Sur fond de crise intense, la réforme des retraites qui suscite une phénoménale réprobation d’opinion de la part de près de 7 citoyens sur 10 sera finalement adoptée lors de son deuxième passage à l’assemblée nationale.
Il faut dire qu’en face de nous, il y a un Président de la République qui n’admet pas que les inégalités sociales puissent provoquer les mouvements de rue auxquels nous avons participé ces temps ci.
Tel un Monarque dominateur, il préfère sacrifier sans égard la légitimité d’une majorité de citoyens profitant des mouvements sociaux pour mettre en évidence la grande précarité existentielle qu’ils subissent au quotidien, droit dans son déclaratif, alors que nous subissons de scandaleuses affaires bancaires, sans oublier l’affaire Bettencourt, bref la France qui gagne beaucoup, qui triche et qui est protégée, il déroge au droit démocratique des parlementaires de l’opposition pour faire passer sa réforme.

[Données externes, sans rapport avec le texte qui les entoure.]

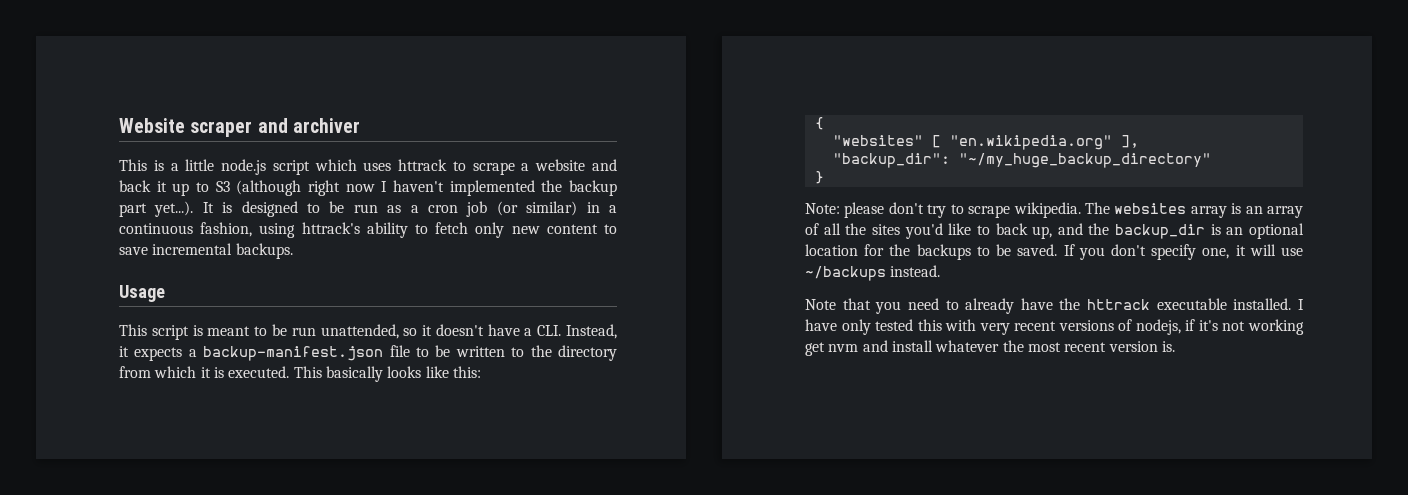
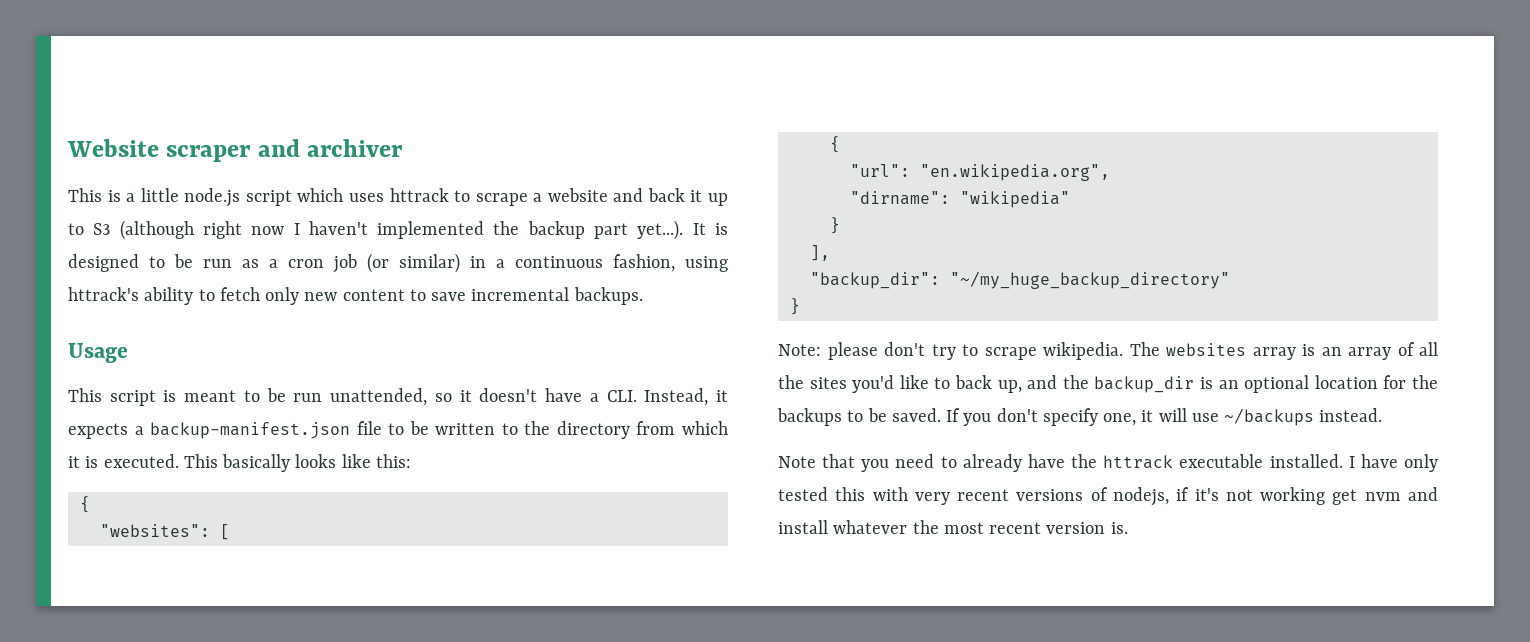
[832,135,923,146] "websites" -> [99,524,210,537] "websites":
[949,135,1112,150] "en.wikipedia.org" -> [829,136,840,153] [849,164,1110,181] [849,191,1070,208] [829,217,840,234] // { // "url": "en.wikipedia.org", // "dirname": "wikipedia" // } //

Pour autant, il faut admettre que la coupe est pleine et déborde, il est légitime de refuser moralement cette indécente réforme des retraites, la solidarité préconisée et obligée par le Maître du pays. Nous les citoyens travailleurs et ou malheureusement chômeurs nous serons les seuls à la supporter.
Cette réforme sans vision d’avenir quant à la pérennité des finances nécessaires au paiement des pensions aurait eu plus de sens si nos dirigeants n’avaient pas mis la charrue devant les boeufs en émettant l’hypothèse de lever le bouclier fiscal après le vote de cette injuste et infâme réforme.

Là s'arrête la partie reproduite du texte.